L’ondata di arricchimento spavaldo dei giocatori d’azzardo non si è esaurita con la crisi, anzi. E qui più che mai si sono contati a legioni i ricchi e corrotti disinvoltamente cinici, festosamente spregiudicati passati per le crune dell’ago tra l’entusiasmo del pubblico anche di noi straccioni, come se la marea di immoralità fosse non solo lecita, ma auspicabile, imitabile, ripetibile, lecita.

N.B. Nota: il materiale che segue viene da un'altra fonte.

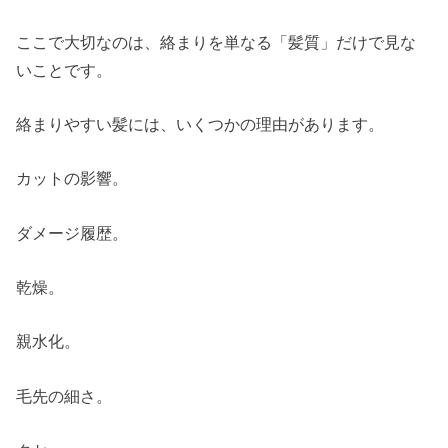
ここで大切なのは、絡まりを単なる「髪質」だけで見な
いことです。
絡まりやすい髪には、いくつかの理由があります。
カットの影響。
ダメージ履歴。
乾燥。
親水化。
毛先の細さ。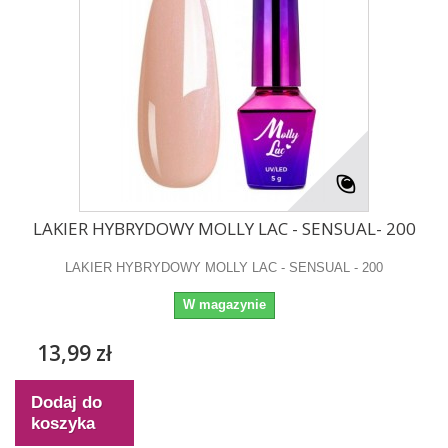
LAKIER HYBRYDOWY MOLLY LAC - SENSUAL- 200
LAKIER HYBRYDOWY MOLLY LAC - SENSUAL - 200
W magazynie
13,99 zł
Dodaj do
koszyka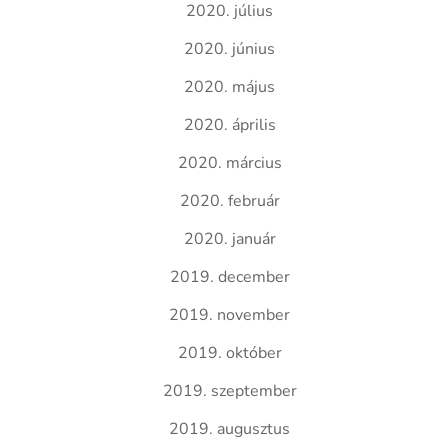
2020. július
2020. június
2020. május
2020. április
2020. március
2020. február
2020. január
2019. december
2019. november
2019. október
2019. szeptember
2019. augusztus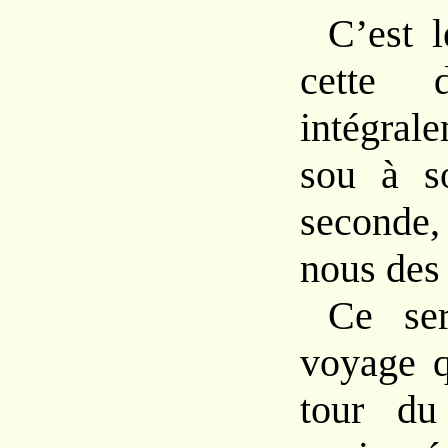
C’est 
cette d
intégral
sou à s
seconde,
nous des 
Ce ser
voyage q
tour du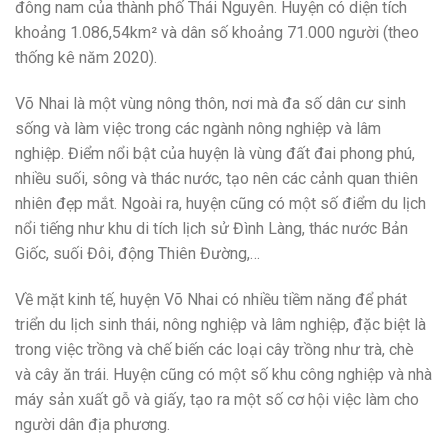
đông nam của thành phố Thái Nguyên. Huyện có diện tích
khoảng 1.086,54km² và dân số khoảng 71.000 người (theo
thống kê năm 2020).
Võ Nhai là một vùng nông thôn, nơi mà đa số dân cư sinh
sống và làm việc trong các ngành nông nghiệp và lâm
nghiệp. Điểm nổi bật của huyện là vùng đất đai phong phú,
nhiều suối, sông và thác nước, tạo nên các cảnh quan thiên
nhiên đẹp mắt. Ngoài ra, huyện cũng có một số điểm du lịch
nổi tiếng như khu di tích lịch sử Đình Làng, thác nước Bản
Giốc, suối Đôi, động Thiên Đường,…
Về mặt kinh tế, huyện Võ Nhai có nhiều tiềm năng để phát
triển du lịch sinh thái, nông nghiệp và lâm nghiệp, đặc biệt là
trong việc trồng và chế biến các loại cây trồng như trà, chè
và cây ăn trái. Huyện cũng có một số khu công nghiệp và nhà
máy sản xuất gỗ và giấy, tạo ra một số cơ hội việc làm cho
người dân địa phương.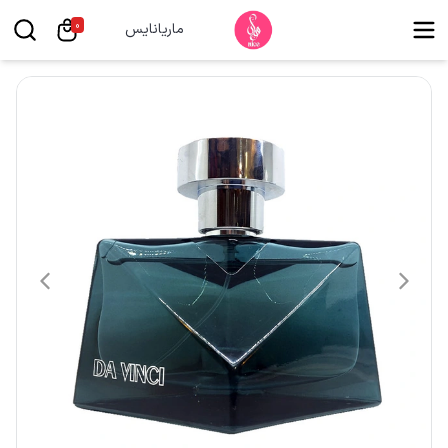
0
ماریانایس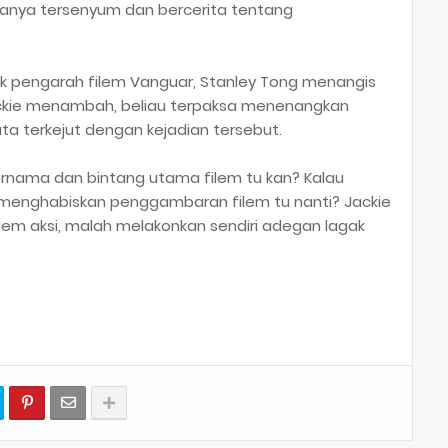
hanya tersenyum dan bercerita tentang
k pengarah filem Vanguar, Stanley Tong menangis
ackie menambah, beliau terpaksa menenangkan
a terkejut dengan kejadian tersebut.
ernama dan bintang utama filem tu kan? Kalau
k menghabiskan penggambaran filem tu nanti? Jackie
em aksi, malah melakonkan sendiri adegan lagak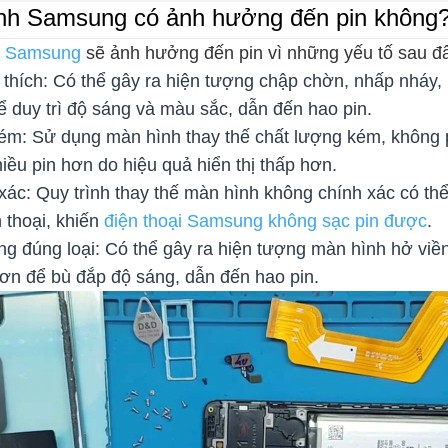
ình Samsung có ảnh hưởng đến pin không
nh Samsung
sẽ ảnh hưởng đến pin vì những yếu tố sau đ
hích: Có thể gây ra hiện tượng chập chờn, nhấp nháy, k
 duy trì độ sáng và màu sắc, dẫn đến hao pin.
ém: Sử dụng màn hình thay thế chất lượng kém, không
hiều pin hơn do hiệu quả hiển thị thấp hơn.
xác: Quy trình thay thế màn hình không chính xác có t
n thoại, khiến
điện thoại Samsung không sạc pin được
.
g đúng loại: Có thể gây ra hiện tượng màn hình hở viề
hơn để bù đắp độ sáng, dẫn đến hao pin.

Forse siamo anche pervenuti fortunosamente all’ammirazione per i bricconi spietati: tra tanta incompetenza e approssimazione la rapacità professionale, tecnica, specializzata ci sembra un progresso. Forse ci siamo convinti senza ragione che chi è ricco non rubi per diventarlo sempre di più. La verità è che l’avidità è una passione incontrollabile. Anziché tradursi in un processo virtuoso di prosperità per lo più si avvita in un circolo vizioso di sistematico arricchimento. Fine a se stesso. È ciò che rischia di avvenire ora che la crisi che ha investito il sistema finanziario dei paesi capitalistici, sfociando in una rovinosa recessione. È probabile che il capitalismo superi anche questa crisi. Ma è anche possibile che non la superi se resta nel vortice del turbo capitalismo che lo ha travolto. E al quale i governi incaricati e fedeli stanno consegnandoci.
Non contiamo sulle denunce inascoltate dei pentiti, non stiamo a sentire le canzoni dei pianisti del Titanic, non è plausibile la speranza che ricostituiscano un equilibrio soddisfacente tra finanza ed economia reale. Ieri i lavoratori, i loro diritti, le loro aspettative sono stati svenduti nel gioco di scambio condotto da un’alleanza opaca e brutale. Certo egoismo e avidità non sono reati, ma crimini, si. E è consigliabile che almeno noi ci ribelliamo a un regime criminale.